> _REQUIRED ACTION_:
Of all the lines in the records below, copy only those that contain the string "нагрузок".

=== Section Start ===

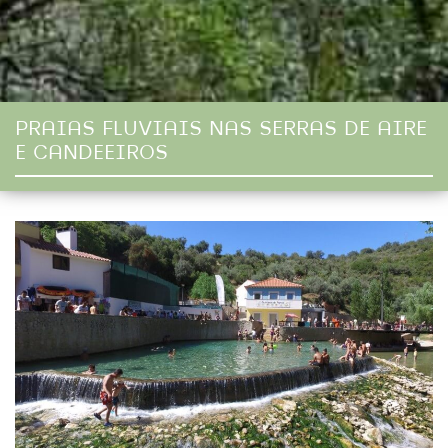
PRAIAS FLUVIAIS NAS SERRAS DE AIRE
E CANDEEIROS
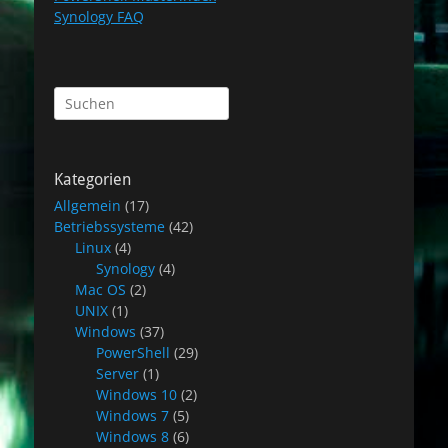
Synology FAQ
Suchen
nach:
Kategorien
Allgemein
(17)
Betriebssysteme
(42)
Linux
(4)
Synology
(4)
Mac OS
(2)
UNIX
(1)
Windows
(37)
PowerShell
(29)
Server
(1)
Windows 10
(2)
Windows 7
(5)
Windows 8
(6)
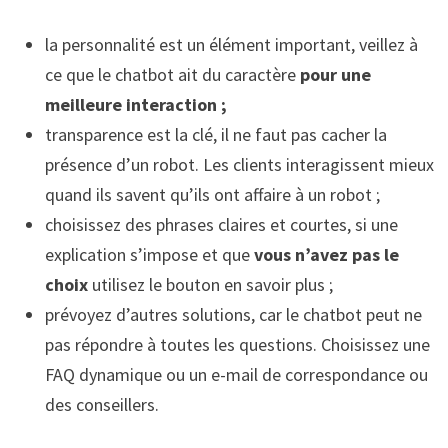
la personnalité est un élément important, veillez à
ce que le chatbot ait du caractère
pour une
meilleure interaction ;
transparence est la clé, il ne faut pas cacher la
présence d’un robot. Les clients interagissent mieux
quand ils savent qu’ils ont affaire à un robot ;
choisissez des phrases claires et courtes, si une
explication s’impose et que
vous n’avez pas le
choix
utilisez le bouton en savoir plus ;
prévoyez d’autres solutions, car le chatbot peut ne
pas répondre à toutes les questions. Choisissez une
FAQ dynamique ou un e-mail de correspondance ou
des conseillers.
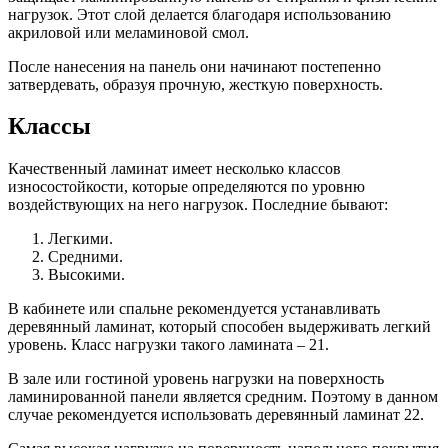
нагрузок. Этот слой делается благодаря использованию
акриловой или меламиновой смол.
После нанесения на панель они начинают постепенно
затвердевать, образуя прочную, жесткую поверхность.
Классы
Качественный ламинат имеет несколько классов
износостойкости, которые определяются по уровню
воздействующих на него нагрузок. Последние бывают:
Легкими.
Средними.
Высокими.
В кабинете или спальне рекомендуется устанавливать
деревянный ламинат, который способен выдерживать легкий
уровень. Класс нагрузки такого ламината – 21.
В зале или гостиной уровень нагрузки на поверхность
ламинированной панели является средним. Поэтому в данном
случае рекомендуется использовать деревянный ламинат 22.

=== Section End ===

> _THE COMPLETED TASK_:
нагрузок. Этот слой делается благодаря использованию
воздействующих на него нагрузок. Последние бывают:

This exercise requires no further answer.